> JOB: Repeat the data below in full. Pictures must not be part of the copy.

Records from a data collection

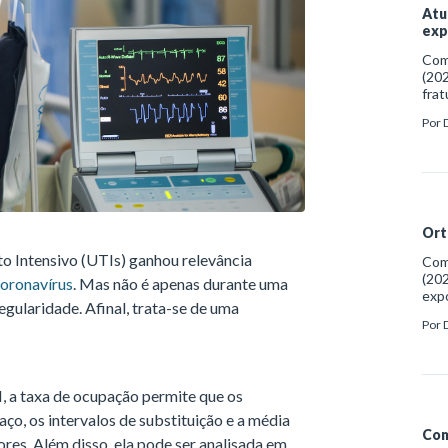
Atu
exp
Como
(202
frat
http
Por
anti
Ort
o Intensivo (UTIs) ganhou relevância
Como
(202
coronavírus
. Mas não é apenas durante uma
exp
ularidade. Afinal, trata-se de uma
http
Por
das
, a taxa de ocupação permite que os
aço, os intervalos de substituição e a média
Com
ores. Além disso, ela pode ser analisada em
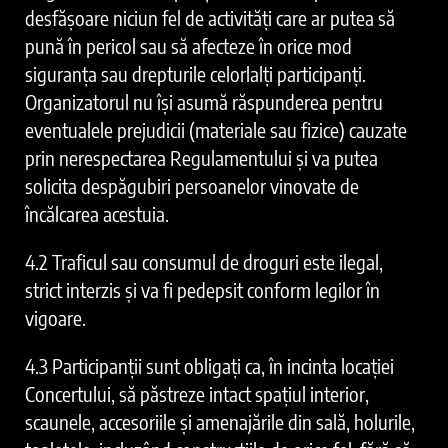
desfăşoare niciun fel de activităţi care ar putea să
pună în pericol sau să afecteze în orice mod
siguranţa sau drepturile celorlalţi participanţi.
Organizatorul nu îşi asumă răspunderea pentru
eventualele prejudicii (materiale sau fizice) cauzate
prin nerespectarea Regulamentului şi va putea
solicita despăgubiri persoanelor vinovate de
încălcarea acestuia.
4.2 Traficul sau consumul de droguri este ilegal,
strict interzis şi va fi pedepsit conform legilor în
vigoare.
4.3 Participanţii sunt obligaţi ca, în incinta locației
Concertului, să păstreze intact spațiul interior,
scaunele, accesoriile și amenajările din sală, holurile,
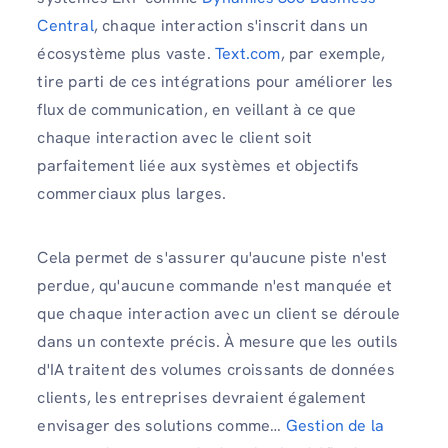
Central
, chaque interaction s'inscrit dans un
écosystème plus vaste.
Text.com
, par exemple,
tire parti de ces intégrations pour améliorer les
flux de communication, en veillant à ce que
chaque interaction avec le client soit
parfaitement liée aux systèmes et objectifs
commerciaux plus larges.
Cela permet de s'assurer qu'aucune piste n'est
perdue, qu'aucune commande n'est manquée et
que chaque interaction avec un client se déroule
dans un contexte précis. À mesure que les outils
d'IA traitent des volumes croissants de données
clients, les entreprises devraient également
envisager des solutions comme…
Gestion de la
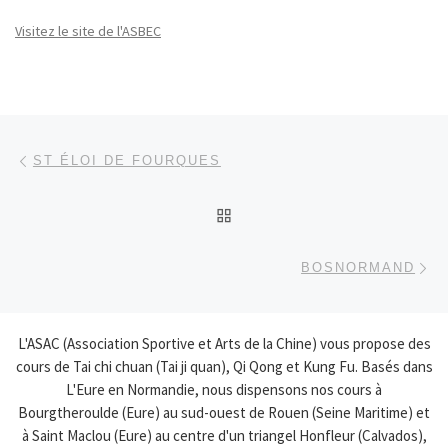
Visitez le site de l'ASBEC
Parcourir les articles
Article précédent
ST ÉLOI DE FOURQUES
RETOUR À LA LISTE DES
Ar
BOSNORMAND
L'ASAC (Association Sportive et Arts de la Chine) vous propose des
cours de Tai chi chuan (Tai ji quan), Qi Qong et Kung Fu. Basés dans
L'Eure en Normandie, nous dispensons nos cours à
Bourgtheroulde (Eure) au sud-ouest de Rouen (Seine Maritime) et
à Saint Maclou (Eure) au centre d'un triangel Honfleur (Calvados),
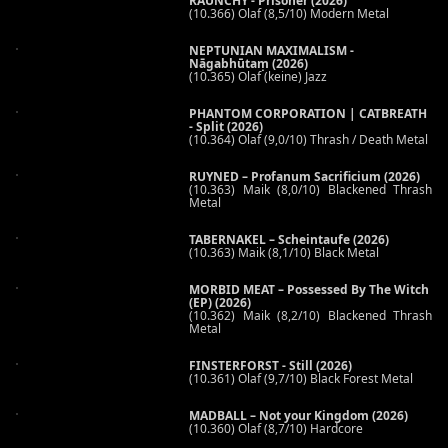
RAUNCHY - Prisoner (2026)
(10.366) Olaf (8,5/10) Modern Metal
NEPTUNIAN MAXIMALISM -
Nāgabhūtaṃ (2026)
(10.365) Olaf (keine) Jazz
PHANTOM CORPORATION | CATBREATH
- Split (2026)
(10.364) Olaf (9,0/10) Thrash / Death Metal
RUYNED – Profanum Sacrificium (2026)
(10.363) Maik (8,0/10) Blackened Thrash
Metal
TABERNAKEL – Scheintaufe (2026)
(10.363) Maik (8,1/10) Black Metal
MORBID MEAT – Possessed By The Witch
(EP) (2026)
(10.362) Maik (8,2/10) Blackened Thrash
Metal
FINSTERFORST - Still (2026)
(10.361) Olaf (9,7/10) Black Forest Metal
MADBALL – Not your Kingdom (2026)
(10.360) Olaf (8,7/10) Hardcore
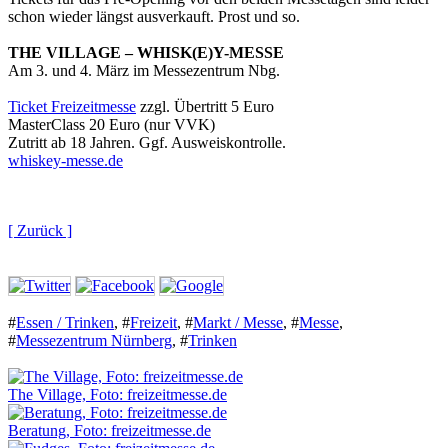
schon wieder längst ausverkauft. Prost und so.
THE VILLAGE – WHISK(E)Y-MESSE
Am 3. und 4. März im Messezentrum Nbg.
Ticket Freizeitmesse
zzgl. Übertritt 5 Euro
MasterClass 20 Euro (nur VVK)
Zutritt ab 18 Jahren. Ggf. Ausweiskontrolle.
whiskey-messe.de
[ Zurück ]
#
Essen / Trinken
,
#
Freizeit
,
#
Markt / Messe
,
#
Messe
,
#
Messezentrum Nürnberg
,
#
Trinken
The Village, Foto: freizeitmesse.de
Beratung, Foto: freizeitmesse.de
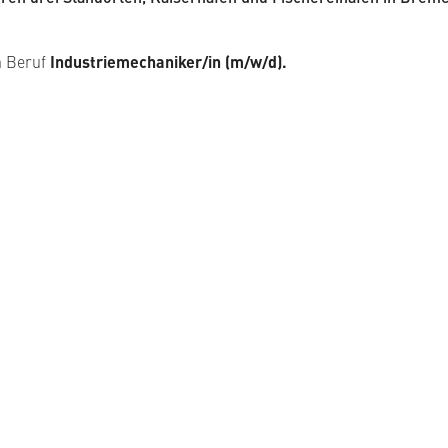
n Beruf
Industriemechaniker/in (m/w/d).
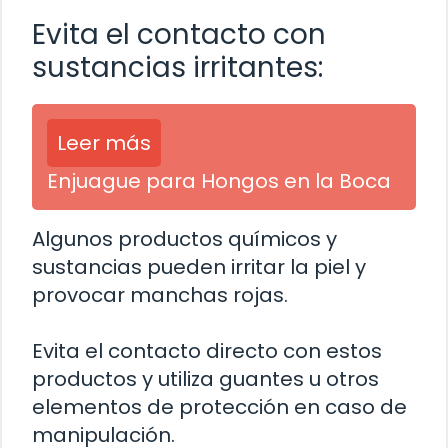
Evita el contacto con
sustancias irritantes:
Leer más
Enjuague para Hongos en la Boca
Algunos productos químicos y
sustancias pueden irritar la piel y
provocar manchas rojas.
Evita el contacto directo con estos
productos y utiliza guantes u otros
elementos de protección en caso de
manipulación.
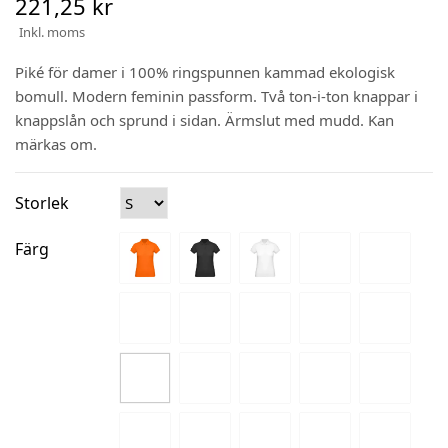
221,25 kr
Inkl. moms
Piké för damer i 100% ringspunnen kammad ekologisk
bomull. Modern feminin passform. Två ton-i-ton knappar i
knappslån och sprund i sidan. Ärmslut med mudd. Kan
märkas om.
Storlek
Färg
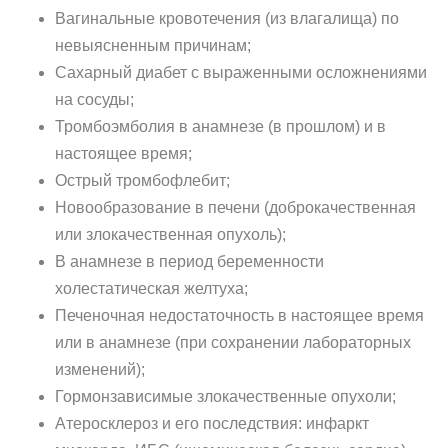
Вагинальные кровотечения (из влагалища) по
невыясненным причинам;
Сахарный диабет с выраженными осложнениями
на сосуды;
Тромбоэмболия в анамнезе (в прошлом) и в
настоящее время;
Острый тромбофлебит;
Новообразование в печени (доброкачественная
или злокачественная опухоль);
В анамнезе в период беременности
холестатическая желтуха;
Печеночная недостаточность в настоящее время
или в анамнезе (при сохранении лабораторных
изменений);
Гормонзависимые злокачественные опухоли;
Атеросклероз и его последствия: инфаркт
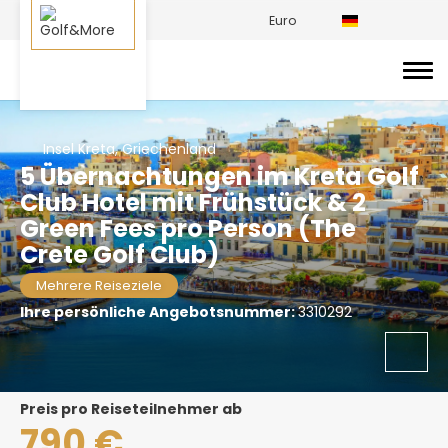
Euro
Insel Kreta, Griechenland
5 Übernachtungen im Kreta Golf
Club Hotel mit Frühstück & 2
Green Fees pro Person (The
Crete Golf Club)
Mehrere Reiseziele
Ihre persönliche Angebotsnummer:
3310292
Preis pro Reiseteilnehmer ab
790 €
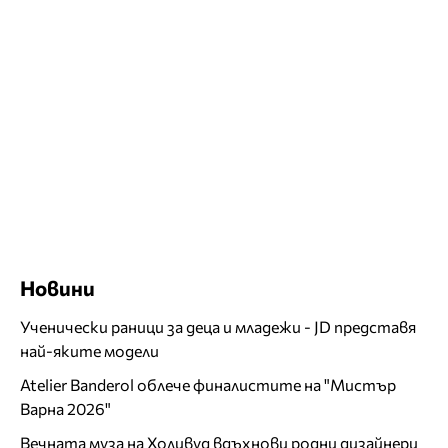
Новини
Ученически раници за деца и младежи - JD представя
най-яките модели
Atelier Banderol облече финалистите на "Мистър
Варна 2026"
Вечната муза на Холивуд вдъхнови родни дизайнери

> FINISHED EXERCISE:
Atu
exp
Como
(202
frat
http
Por
anti
Ort
o Intensivo (UTIs) ganhou relevância
Como
(202
coronavírus
. Mas não é apenas durante uma
exp
ularidade. Afinal, trata-se de uma
http
Por
das
, a taxa de ocupação permite que os
aço, os intervalos de substituição e a média
Com
ores. Além disso, ela pode ser analisada em
desfăşoare niciun fel de activităţi care ar putea să
pună în pericol sau să afecteze în orice mod
siguranţa sau drepturile celorlalţi participanţi.
Organizatorul nu îşi asumă răspunderea pentru
eventualele prejudicii (materiale sau fizice) cauzate
prin nerespectarea Regulamentului şi va putea
solicita despăgubiri persoanelor vinovate de
încălcarea acestuia.
4.2 Traficul sau consumul de droguri este ilegal,
strict interzis şi va fi pedepsit conform legilor în
vigoare.
4.3 Participanţii sunt obligaţi ca, în incinta locației
Concertului, să păstreze intact spațiul interior,
scaunele, accesoriile și amenajările din sală, holurile,
Central
, chaque interaction s'inscrit dans un
écosystème plus vaste.
Text.com
, par exemple,
tire parti de ces intégrations pour améliorer les
flux de communication, en veillant à ce que
chaque interaction avec le client soit
parfaitement liée aux systèmes et objectifs
commerciaux plus larges.
Cela permet de s'assurer qu'aucune piste n'est
perdue, qu'aucune commande n'est manquée et
que chaque interaction avec un client se déroule
dans un contexte précis. À mesure que les outils
d'IA traitent des volumes croissants de données
clients, les entreprises devraient également
envisager des solutions comme…
Gestion de la
Visitez le site de l'ASBEC
Parcourir les articles
Article précédent
ST ÉLOI DE FOURQUES
RETOUR À LA LISTE DES
Ar
BOSNORMAND
L'ASAC (Association Sportive et Arts de la Chine) vous propose des
cours de Tai chi chuan (Tai ji quan), Qi Qong et Kung Fu. Basés dans
L'Eure en Normandie, nous dispensons nos cours à
Bourgtheroulde (Eure) au sud-ouest de Rouen (Seine Maritime) et
à Saint Maclou (Eure) au centre d'un triangel Honfleur (Calvados),
RAUNCHY - Prisoner (2026)
(10.366) Olaf (8,5/10) Modern Metal
NEPTUNIAN MAXIMALISM -
Nāgabhūtaṃ (2026)
(10.365) Olaf (keine) Jazz
PHANTOM CORPORATION | CATBREATH
- Split (2026)
(10.364) Olaf (9,0/10) Thrash / Death Metal
RUYNED – Profanum Sacrificium (2026)
(10.363) Maik (8,0/10) Blackened Thrash
Metal
TABERNAKEL – Scheintaufe (2026)
(10.363) Maik (8,1/10) Black Metal
MORBID MEAT – Possessed By The Witch
(EP) (2026)
(10.362) Maik (8,2/10) Blackened Thrash
Metal
FINSTERFORST - Still (2026)
(10.361) Olaf (9,7/10) Black Forest Metal
MADBALL – Not your Kingdom (2026)
(10.360) Olaf (8,7/10) Hardcore
schon wieder längst ausverkauft. Prost und so.
THE VILLAGE – WHISK(E)Y-MESSE
Am 3. und 4. März im Messezentrum Nbg.
Ticket Freizeitmesse
zzgl. Übertritt 5 Euro
MasterClass 20 Euro (nur VVK)
Zutritt ab 18 Jahren. Ggf. Ausweiskontrolle.
whiskey-messe.de
[ Zurück ]
#
Essen / Trinken
,
#
Freizeit
,
#
Markt / Messe
,
#
Messe
,
#
Messezentrum Nürnberg
,
#
Trinken
The Village, Foto: freizeitmesse.de
Beratung, Foto: freizeitmesse.de
n Beruf
Industriemechaniker/in (m/w/d).
Evita el contacto con
sustancias irritantes:
Leer más
Enjuague para Hongos en la Boca
Algunos productos químicos y
sustancias pueden irritar la piel y
provocar manchas rojas.
Evita el contacto directo con estos
productos y utiliza guantes u otros
elementos de protección en caso de
manipulación.
221,25 kr
Inkl. moms
Piké för damer i 100% ringspunnen kammad ekologisk
bomull. Modern feminin passform. Två ton-i-ton knappar i
knappslån och sprund i sidan. Ärmslut med mudd. Kan
märkas om.
Storlek
Färg
Вагинальные кровотечения (из влагалища) по
невыясненным причинам;
Сахарный диабет с выраженными осложнениями
на сосуды;
Тромбоэмболия в анамнезе (в прошлом) и в
настоящее время;
Острый тромбофлебит;
Новообразование в печени (доброкачественная
или злокачественная опухоль);
В анамнезе в период беременности
холестатическая желтуха;
Печеночная недостаточность в настоящее время
или в анамнезе (при сохранении лабораторных
изменений);
Гормонзависимые злокачественные опухоли;
Атеросклероз и его последствия: инфаркт
Euro
Insel Kreta, Griechenland
5 Übernachtungen im Kreta Golf
Club Hotel mit Frühstück & 2
Green Fees pro Person (The
Crete Golf Club)
Mehrere Reiseziele
Ihre persönliche Angebotsnummer:
3310292
Preis pro Reiseteilnehmer ab
790 €
Новини
Ученически раници за деца и младежи - JD представя
най-яките модели
Atelier Banderol облече финалистите на "Мистър
Варна 2026"
Вечната муза на Холивуд вдъхнови родни дизайнери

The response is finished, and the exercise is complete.